Fed policy remains appropriate; tariffs pose inflationary threat: Powell

07/05/2025 Argaam
Jerome Powell,Federal Reserve Chairman Jerome

Jerome Powell, Federal Reserve Chairman Jerome


Federal Reserve Chairman Jerome Powell affirmed on Wednesday that the central bank's current monetary policy remains well-suited to respond to any potential economic developments.

 

However, he warned that elevated tariffs could contribute to persistent inflationary pressures, posing a significant risk to the broader economic outlook.

 

During a press conference following the Fed’s decision to keep interest rates unchanged, Powell stated that the risks of rising unemployment and inflation have both increased. He noted that the current policy allows for an appropriate response to potential developments in the economic landscape.

 

Powell emphasized that the continued imposition of high tariffs is contributing to higher inflation, while slowing growth and increasing unemployment. Although the inflationary impact of tariffs may be short-term — reflecting a one-time shift in price levels — he cautioned that these effects could also persist over the longer term.

 

Tariffs are creating uncertainty around policymaking, which complicates the economic outlook, Powell said, adding that scenarios for a rate cut this year remain possible. However, other scenarios are also on the table due to the growing uncertainty surrounding economic expectations.

 

The Fed Chairman affirmed that interest rates are currently in a good position as the central bank awaits greater clarity on trade policy.
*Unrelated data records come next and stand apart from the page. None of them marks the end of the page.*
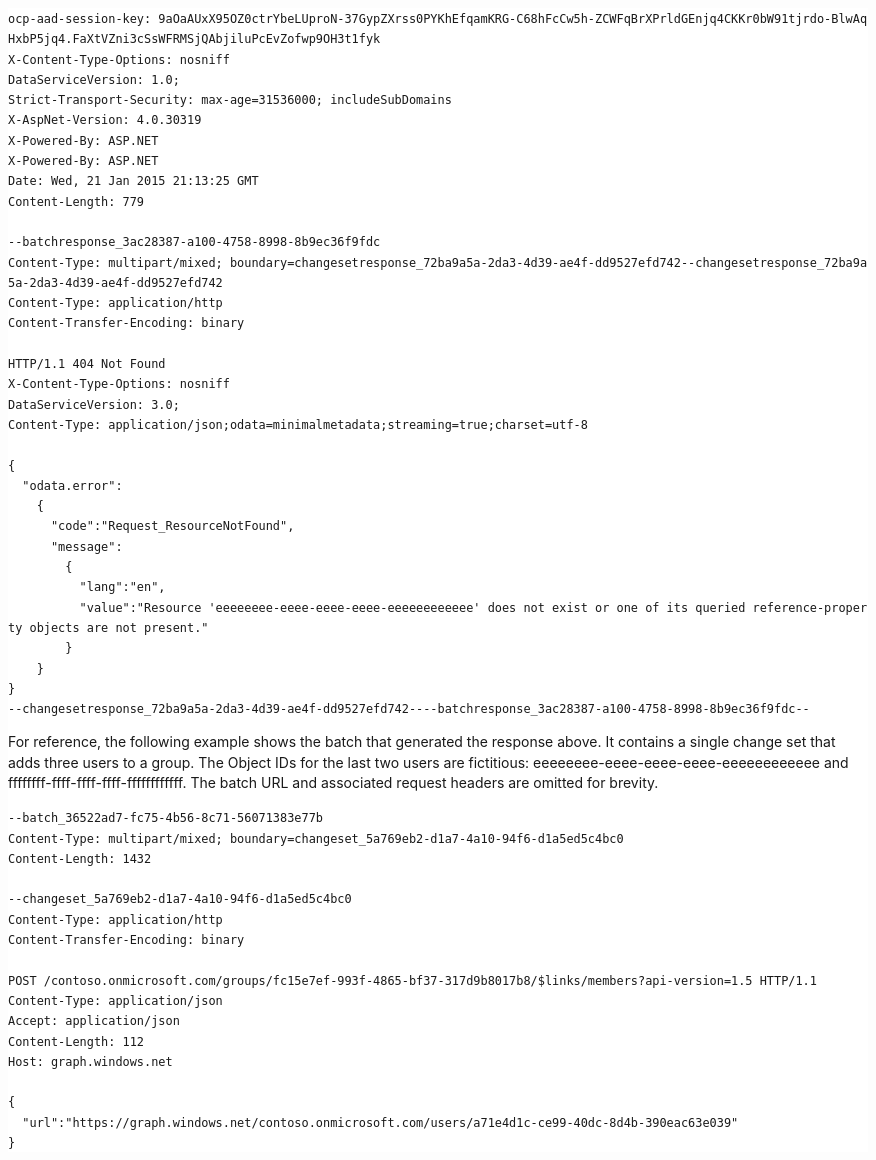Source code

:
 ```no-highlight
ocp-aad-session-key: 9aOaAUxX95OZ0ctrYbeLUproN-37GypZXrss0PYKhEfqamKRG-C68hFcCw5h-ZCWFqBrXPrldGEnjq4CKKr0bW91tjrdo-BlwAqHxbP5jq4.FaXtVZni3cSsWFRMSjQAbjiluPcEvZofwp9OH3t1fyk
X-Content-Type-Options: nosniff
DataServiceVersion: 1.0;
Strict-Transport-Security: max-age=31536000; includeSubDomains
X-AspNet-Version: 4.0.30319
X-Powered-By: ASP.NET
X-Powered-By: ASP.NET
Date: Wed, 21 Jan 2015 21:13:25 GMT
Content-Length: 779

--batchresponse_3ac28387-a100-4758-8998-8b9ec36f9fdc
Content-Type: multipart/mixed; boundary=changesetresponse_72ba9a5a-2da3-4d39-ae4f-dd9527efd742--changesetresponse_72ba9a5a-2da3-4d39-ae4f-dd9527efd742
Content-Type: application/http
Content-Transfer-Encoding: binary

HTTP/1.1 404 Not Found
X-Content-Type-Options: nosniff
DataServiceVersion: 3.0;
Content-Type: application/json;odata=minimalmetadata;streaming=true;charset=utf-8

{
  "odata.error":
    {
      "code":"Request_ResourceNotFound",
      "message":
        {
          "lang":"en",
          "value":"Resource 'eeeeeeee-eeee-eeee-eeee-eeeeeeeeeeee' does not exist or one of its queried reference-property objects are not present."
        }
    }
}
--changesetresponse_72ba9a5a-2da3-4d39-ae4f-dd9527efd742----batchresponse_3ac28387-a100-4758-8998-8b9ec36f9fdc--
```

For reference, the following example shows the batch that generated the response above. It contains a single change set that adds three users to a group. The Object IDs for the last two users are fictitious: eeeeeeee-eeee-eeee-eeee-eeeeeeeeeeee and ffffffff-ffff-ffff-ffff-ffffffffffff. The batch URL and associated request headers are omitted for brevity.

```no-highlight
--batch_36522ad7-fc75-4b56-8c71-56071383e77b 
Content-Type: multipart/mixed; boundary=changeset_5a769eb2-d1a7-4a10-94f6-d1a5ed5c4bc0 
Content-Length: 1432

--changeset_5a769eb2-d1a7-4a10-94f6-d1a5ed5c4bc0 
Content-Type: application/http 
Content-Transfer-Encoding: binary 

POST /contoso.onmicrosoft.com/groups/fc15e7ef-993f-4865-bf37-317d9b8017b8/$links/members?api-version=1.5 HTTP/1.1
Content-Type: application/json
Accept: application/json
Content-Length: 112
Host: graph.windows.net

{
  "url":"https://graph.windows.net/contoso.onmicrosoft.com/users/a71e4d1c-ce99-40dc-8d4b-390eac63e039"
}

```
He described the current monetary stance as “moderately restrictive”, which puts the Fed in a strong position to “wait and observe.”

 

Powell highlighted that there is no need to rush and that the Fed can afford to be patient, noting that the central bank is not in a position to take a preemptive stance. He acknowledged that it remains unclear what the appropriate policy responses should be based on incoming data.

 

Finally, he warned that achieving the Fed’s objectives could be delayed until next year due to the impact of tariffs, citing the significant uncertainty regarding the scope, timing, and duration of the measures. This delay, he added, could mean interest rates may remain elevated for longer than previously expected.